Me and Mac fonts have had a long running love affair dating back to beige Macs from the last century. There once was a time when Adobe had a lock on Mac and Windows and their collection still rules as the highest quality available, but you’ll need to get a second mortgage on your house to afford them. Elsewhere, fonts are available for free to a few dollars for a thousand fonts; some decent, some not, but the old adage holds true– you can never have too many fonts.
For many of us the question about fonts boils down to how you manage fonts. There are expensive font utilities that let you activate and deactivate specific font collections, preview fonts with all the goodies the better fonts have that cheaper ones do not. Or, you can just create your own collection and then try to remember to drag and drop to activate or deactivate and hope your graphic or page layout app remembers to load the new fonts.
There is a better way and it’s a handy, nifty, easier, faster and modestly inexpensive Mac font utility called Typeface.
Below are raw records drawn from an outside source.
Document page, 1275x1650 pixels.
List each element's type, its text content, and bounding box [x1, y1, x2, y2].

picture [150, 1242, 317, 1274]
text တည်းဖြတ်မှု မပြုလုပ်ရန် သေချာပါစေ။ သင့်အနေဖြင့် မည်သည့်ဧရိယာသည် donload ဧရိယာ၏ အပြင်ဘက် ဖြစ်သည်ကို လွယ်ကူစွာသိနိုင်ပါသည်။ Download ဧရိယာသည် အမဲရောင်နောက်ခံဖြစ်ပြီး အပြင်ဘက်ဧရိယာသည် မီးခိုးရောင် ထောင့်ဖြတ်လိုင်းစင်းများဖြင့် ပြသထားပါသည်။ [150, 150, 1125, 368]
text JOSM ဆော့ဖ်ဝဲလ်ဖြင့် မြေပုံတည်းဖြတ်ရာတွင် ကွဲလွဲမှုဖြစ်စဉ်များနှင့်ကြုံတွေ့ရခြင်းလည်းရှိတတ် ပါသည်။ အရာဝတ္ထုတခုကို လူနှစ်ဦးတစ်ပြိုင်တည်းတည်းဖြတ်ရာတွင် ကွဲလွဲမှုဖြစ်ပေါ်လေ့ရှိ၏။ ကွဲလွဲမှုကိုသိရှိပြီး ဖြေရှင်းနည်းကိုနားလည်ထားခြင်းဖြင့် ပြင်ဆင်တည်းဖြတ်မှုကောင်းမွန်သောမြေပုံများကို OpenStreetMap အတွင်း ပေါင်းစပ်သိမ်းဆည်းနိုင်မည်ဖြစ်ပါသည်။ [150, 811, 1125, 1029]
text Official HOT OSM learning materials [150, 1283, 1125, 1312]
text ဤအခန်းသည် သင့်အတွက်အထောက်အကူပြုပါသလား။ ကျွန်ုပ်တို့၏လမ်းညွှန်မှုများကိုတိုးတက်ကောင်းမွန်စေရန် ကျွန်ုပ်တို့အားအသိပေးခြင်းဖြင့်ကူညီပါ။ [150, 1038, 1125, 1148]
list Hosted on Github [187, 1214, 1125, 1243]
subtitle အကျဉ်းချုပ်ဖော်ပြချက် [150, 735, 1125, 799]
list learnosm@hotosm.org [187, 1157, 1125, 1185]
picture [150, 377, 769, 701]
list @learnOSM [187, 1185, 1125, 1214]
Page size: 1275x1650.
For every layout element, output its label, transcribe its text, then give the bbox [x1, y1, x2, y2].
What you get in Typeface is what most of us Fontaholics really want. Accurate font previews, collections of font styles, quick activate and deactivate– anything else is icing on the cake. Well, that’s exactly what you get with this Mac font utility.
Typeface is friendly and not arcane. Control and manage your font collection the way you want. I keep mine in my Documents folder, then keep it synced up to iCloud so fonts are available on both Macs I use; the desktop iMac, and the road warrior MacBook Pro.
Browse through installed fonts, or load up custom folders. There’s even live customization of preview text and size. Select a font and right-click to activate or deactivate.
Font collections are just as easy to manage because it’s all drag and drop. Select the font from wherever it is on your Mac, then drag and drop to the appropriate collection.
Typeface has a few modern Mac functions, too. For fonts with Unicode characters you can view and compare them with characters from another font. Not only are fonts easy to manage in a collection of folders you choose, but Typeface also lets you view ligatures and metrics, display baselines, look at x-height, cap height and more.
Pick out a collection of fonts and export the whole shebang to a PDF file to share with others. If your font collection is like mine and stuffed with about 10,000 fonts of varying quality, they can be searched and viewed as collections with built-in filters.
Yep, there’s even a dark mode.
Typeface bridges the gap between managing fonts manually and paying for expensive font management utilities. It’s priced right, works great, and comes with only two negatives I can see (and it’s not the price; that’s a bargain). First, it’s Mac App Store only so there’s no try-before-you-buy option. Second, I would like to see a way to keep settings and collections between Macs either exactly the same or completely different, but my choice with a click.
Otherwise, if you have fonts and manage fonts, Typeface is a bargain.